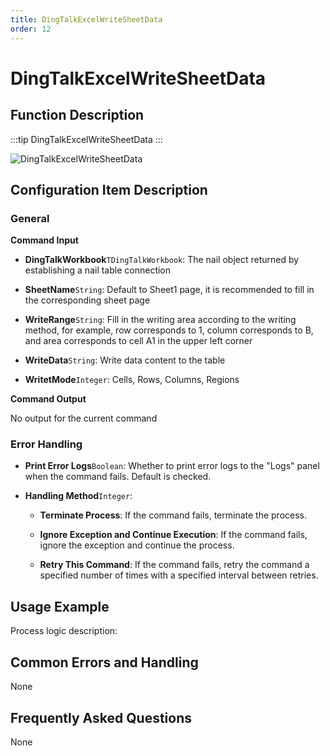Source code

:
 ```yaml
---
title: DingTalkExcelWriteSheetData
order: 12
---
```


# DingTalkExcelWriteSheetData

## Function Description

:::tip 
DingTalkExcelWriteSheetData
:::

![DingTalkExcelWriteSheetData](../../../../assets/DingTalkExcelWriteSheetData_command.png)

## Configuration Item Description

### General

**Command Input**

- **DingTalkWorkbook**`TDingTalkWorkbook`: The nail object returned by establishing a nail table connection

- **SheetName**`String`: Default to Sheet1 page, it is recommended to fill in the corresponding sheet page

- **WriteRange**`String`: Fill in the writing area according to the writing method, for example, row corresponds to 1, column corresponds to B, and area corresponds to cell A1 in the upper left corner

- **WriteData**`String`: Write data content to the table

- **WritetMode**`Integer`: Cells, Rows, Columns, Regions


**Command Output**

No output for the current command

### Error Handling

- **Print Error Logs**`Boolean`: Whether to print error logs to the "Logs" panel when the command fails. Default is checked. 

- **Handling Method**`Integer`:

    - **Terminate Process**: If the command fails, terminate the process.

    - **Ignore Exception and Continue Execution**: If the command fails, ignore the exception and continue the process.

    - **Retry This Command**: If the command fails, retry the command a specified number of times with a specified interval between retries.

## Usage Example

Process logic description:

## Common Errors and Handling

None

## Frequently Asked Questions

None

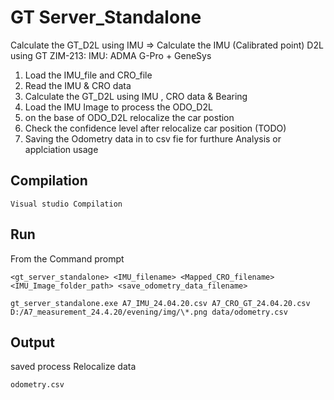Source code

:# GT Server_Standalone
Calculate the GT_D2L using IMU => Calculate the IMU (Calibrated point) D2L using GT
ZIM-213: IMU: ADMA G-Pro + GeneSys

1. Load the IMU_file and CRO_file 
2. Read the IMU & CRO data
3. Calculate the GT_D2L using IMU , CRO data & Bearing
3. Load the IMU Image to process the ODO_D2L
4. on the base of ODO_D2L relocalize the car postion
5. Check the confidence level after relocalize car position (TODO)
6. Saving the Odometry data in to csv fie for furthure Analysis or applciation usage

## Compilation
```console
Visual studio Compilation
```

## Run
From the Command prompt
```console
<gt_server_standalone> <IMU_filename> <Mapped_CRO_filename> <IMU_Image_folder_path> <save_odometry_data_filename>

gt_server_standalone.exe A7_IMU_24.04.20.csv A7_CRO_GT_24.04.20.csv D:/A7_measurement_24.4.20/evening/img/\*.png data/odometry.csv
```

## Output
saved process Relocalize data
```console
odometry.csv
``` 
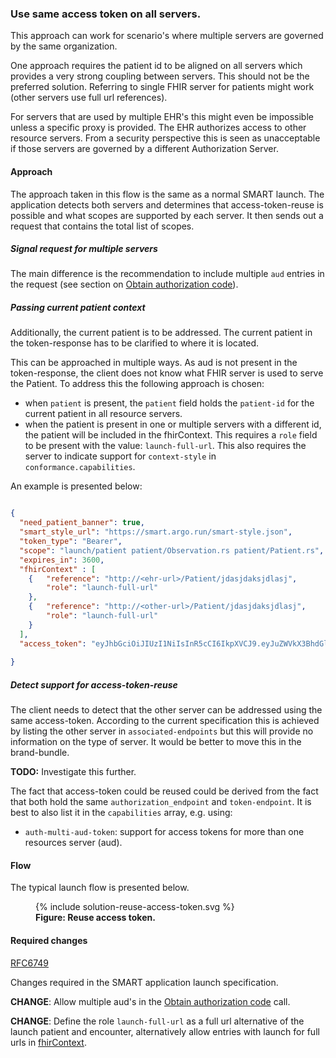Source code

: ### Use same access token on all servers.

This approach can work for scenario's where multiple servers are governed by the same organization.

One approach requires the patient id to be aligned on all servers which provides a very strong coupling between servers. This should not be the preferred solution. Referring to single FHIR server for patients might work (other servers use full url references).

For servers that are used by multiple EHR's this might even be impossible unless a specific proxy is provided.
The EHR authorizes access to other resource servers. From a security perspective this is seen as unacceptable if those servers are governed by a different Authorization Server.

#### Approach

The approach taken in this flow is the same as a normal SMART launch. The application detects both servers and determines that access-token-reuse is possible and what scopes are supported by each server. It then sends out a request that contains the total list of scopes.

##### Signal request for multiple servers

The main difference is the recommendation to include multiple `aud` entries in the request (see section on [Obtain authorization code](https://hl7.org/fhir/smart-app-launch/app-launch.html#obtain-authorization-code)). 

##### Passing current patient context

Additionally, the current patient is to be addressed. The current patient in the token-response has to be clarified to where it is located.

This can be approached in multiple ways. As aud is not present in the token-response, the client does not know what FHIR server is used to serve the Patient. To address this the following approach is chosen:

* when `patient` is present, the `patient` field holds the `patient-id` for the current patient in all resource servers.
* when the patient is present in one or multiple servers with a different id, the patient will be included in the fhirContext. This requires a `role` field to be present with the value: `launch-full-url`. This also requires the server to indicate support for `context-style` in `conformance.capabilities`.

An example is presented below:

```json

{
  "need_patient_banner": true,
  "smart_style_url": "https://smart.argo.run/smart-style.json",
  "token_type": "Bearer",
  "scope": "launch/patient patient/Observation.rs patient/Patient.rs",
  "expires_in": 3600,
  "fhirContext" : [
    {   "reference": "http://<ehr-url>/Patient/jdasjdaksjdlasj",
        "role": "launch-full-url"
    },
    {   "reference": "http://<other-url>/Patient/jdasjdaksjdlasj",
        "role": "launch-full-url"
    }
  ],
  "access_token": "eyJhbGciOiJIUzI1NiIsInR5cCI6IkpXVCJ9.eyJuZWVkX3BhdGllbnRfYmFubmVyIjp0cnVlLCJzbWFydF9zdHlsZV91cmwiOiJodHRwczovL3NtYXJ0LmFyZ28ucnVuLy9zbWFydC1zdHlsZS5qc29uIiwicGF0aWVudCI6Ijg3YTMzOWQwLThjYWUtNDE4ZS04OWM3LTg2NTFlNmFhYjNjNiIsInRva2VuX3R5cGUiOiJiZWFyZXIiLCJzY29wZSI6ImxhdW5jaC9wYXRpZW50IHBhdGllbnQvT2JzZXJ2YXRpb24ucnMgcGF0aWVudC9QYXRpZW50LnJzIiwiY2xpZW50X2lkIjoiZGVtb19hcHBfd2hhdGV2ZXIiLCJleHBpcmVzX2luIjozNjAwLCJpYXQiOjE2MzM1MzIwMTQsImV4cCI6MTYzMzUzNTYxNH0.PzNw23IZGtBfgpBtbIczthV2hGwanG_eyvthVS8mrG4",
  
}

```

##### Detect support for access-token-reuse

The client needs to detect that the other server can be addressed using the same access-token. According to the current specification this is achieved by listing the other server in  `associated-endpoints` but this will provide no information on the type of server. It would be better to move this in the brand-bundle.

**TODO:** Investigate this further.

The fact that access-token could be reused could be derived from the fact that both hold the same `authorization_endpoint` and `token-endpoint`. It is best to also list it in the `capabilities` array, e.g. using:

* `auth-multi-aud-token`: support for access tokens for more than one resources server (aud).

#### Flow

The typical launch flow is presented below.

<figure>
  {% include solution-reuse-access-token.svg %}
  <figcaption><b>Figure: Reuse access token.</b></figcaption>
  <p></p>
</figure>

#### Required changes

[RFC6749](https://www.rfc-editor.org/rfc/rfc6749.html)

Changes required in the SMART application launch specification.

**CHANGE**: Allow multiple aud's in the [Obtain authorization code](https://hl7.org/fhir/smart-app-launch/app-launch.html#obtain-authorization-code) call.

**CHANGE**: Define the role `launch-full-url` as a full url alternative of the launch patient and encounter, alternatively allow entries with launch for full urls in [fhirContext](https://hl7.org/fhir/smart-app-launch/scopes-and-launch-context.html#fhircontext-exp).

## [Required action]
Your answer is a single number: the count of lines in the records holding the string "scopes".

## [Solution to this problem]
2